TASK DETAILS: Please repeat, from the entries that follow, the lines from the one containing "pb-ratio, 2013: 3.5 -> 2.1" through the one containing "ID020: 10000000 -> 3700000.01" exactly, adding nothing.

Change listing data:
#####
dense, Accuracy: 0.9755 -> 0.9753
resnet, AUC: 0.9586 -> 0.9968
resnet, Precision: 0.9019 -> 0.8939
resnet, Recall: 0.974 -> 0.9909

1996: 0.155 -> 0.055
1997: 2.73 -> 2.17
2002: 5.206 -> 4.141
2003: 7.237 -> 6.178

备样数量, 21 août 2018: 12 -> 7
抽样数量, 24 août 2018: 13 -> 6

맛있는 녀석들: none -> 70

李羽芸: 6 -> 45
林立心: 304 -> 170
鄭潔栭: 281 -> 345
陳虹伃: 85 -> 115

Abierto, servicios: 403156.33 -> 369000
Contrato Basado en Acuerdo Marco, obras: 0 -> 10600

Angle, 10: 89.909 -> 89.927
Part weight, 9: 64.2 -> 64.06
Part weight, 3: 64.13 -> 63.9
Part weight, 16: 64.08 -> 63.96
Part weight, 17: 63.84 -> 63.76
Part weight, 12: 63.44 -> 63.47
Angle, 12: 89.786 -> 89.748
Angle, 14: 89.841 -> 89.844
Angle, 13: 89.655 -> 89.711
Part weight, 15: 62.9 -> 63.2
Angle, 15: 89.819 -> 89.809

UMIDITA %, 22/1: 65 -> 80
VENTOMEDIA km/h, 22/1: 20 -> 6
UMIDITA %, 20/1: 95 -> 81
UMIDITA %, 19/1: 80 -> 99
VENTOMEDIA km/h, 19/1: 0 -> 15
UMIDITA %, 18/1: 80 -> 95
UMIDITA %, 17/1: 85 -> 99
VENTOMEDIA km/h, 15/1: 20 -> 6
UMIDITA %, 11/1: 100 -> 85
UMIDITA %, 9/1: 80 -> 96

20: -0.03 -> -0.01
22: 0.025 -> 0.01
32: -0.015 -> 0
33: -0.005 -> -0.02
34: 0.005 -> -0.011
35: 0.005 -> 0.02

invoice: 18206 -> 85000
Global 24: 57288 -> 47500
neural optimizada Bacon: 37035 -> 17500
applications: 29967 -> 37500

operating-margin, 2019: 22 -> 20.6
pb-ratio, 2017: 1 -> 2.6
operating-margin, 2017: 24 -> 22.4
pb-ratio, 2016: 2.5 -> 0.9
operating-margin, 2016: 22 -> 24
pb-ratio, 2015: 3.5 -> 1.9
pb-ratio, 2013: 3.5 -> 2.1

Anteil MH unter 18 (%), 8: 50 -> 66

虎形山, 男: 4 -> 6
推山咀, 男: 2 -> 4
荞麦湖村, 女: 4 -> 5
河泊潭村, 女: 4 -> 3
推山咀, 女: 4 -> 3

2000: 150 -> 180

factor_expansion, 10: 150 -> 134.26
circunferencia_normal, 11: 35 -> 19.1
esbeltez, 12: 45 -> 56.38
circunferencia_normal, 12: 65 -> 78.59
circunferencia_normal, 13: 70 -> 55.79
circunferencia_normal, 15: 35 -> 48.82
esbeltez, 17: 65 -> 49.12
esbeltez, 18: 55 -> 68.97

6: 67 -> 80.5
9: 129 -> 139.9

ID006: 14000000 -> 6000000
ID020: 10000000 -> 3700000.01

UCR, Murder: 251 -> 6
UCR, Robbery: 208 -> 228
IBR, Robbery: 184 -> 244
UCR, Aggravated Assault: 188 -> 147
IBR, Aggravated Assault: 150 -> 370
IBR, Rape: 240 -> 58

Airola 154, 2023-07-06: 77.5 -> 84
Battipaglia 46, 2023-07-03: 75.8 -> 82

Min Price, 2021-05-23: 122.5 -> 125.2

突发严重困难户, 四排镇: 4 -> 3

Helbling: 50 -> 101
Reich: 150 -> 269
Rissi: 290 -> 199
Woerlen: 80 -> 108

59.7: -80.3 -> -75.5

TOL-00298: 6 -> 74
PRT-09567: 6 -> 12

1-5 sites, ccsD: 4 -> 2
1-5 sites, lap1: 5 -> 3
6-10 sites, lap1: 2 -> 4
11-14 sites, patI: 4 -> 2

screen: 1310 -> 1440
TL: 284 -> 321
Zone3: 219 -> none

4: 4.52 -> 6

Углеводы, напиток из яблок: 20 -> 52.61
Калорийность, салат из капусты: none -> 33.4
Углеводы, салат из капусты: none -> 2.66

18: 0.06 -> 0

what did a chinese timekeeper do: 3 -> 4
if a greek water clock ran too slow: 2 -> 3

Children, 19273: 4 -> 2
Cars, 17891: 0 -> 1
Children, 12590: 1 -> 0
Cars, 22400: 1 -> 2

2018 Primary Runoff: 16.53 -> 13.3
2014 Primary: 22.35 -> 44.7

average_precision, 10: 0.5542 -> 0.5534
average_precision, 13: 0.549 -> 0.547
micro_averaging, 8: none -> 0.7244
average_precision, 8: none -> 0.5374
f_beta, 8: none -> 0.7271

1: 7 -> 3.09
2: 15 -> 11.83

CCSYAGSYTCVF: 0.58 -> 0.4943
#####
ANSWER BOX:
pb-ratio, 2013: 3.5 -> 2.1

Anteil MH unter 18 (%), 8: 50 -> 66

虎形山, 男: 4 -> 6
推山咀, 男: 2 -> 4
荞麦湖村, 女: 4 -> 5
河泊潭村, 女: 4 -> 3
推山咀, 女: 4 -> 3

2000: 150 -> 180

factor_expansion, 10: 150 -> 134.26
circunferencia_normal, 11: 35 -> 19.1
esbeltez, 12: 45 -> 56.38
circunferencia_normal, 12: 65 -> 78.59
circunferencia_normal, 13: 70 -> 55.79
circunferencia_normal, 15: 35 -> 48.82
esbeltez, 17: 65 -> 49.12
esbeltez, 18: 55 -> 68.97

6: 67 -> 80.5
9: 129 -> 139.9

ID006: 14000000 -> 6000000
ID020: 10000000 -> 3700000.01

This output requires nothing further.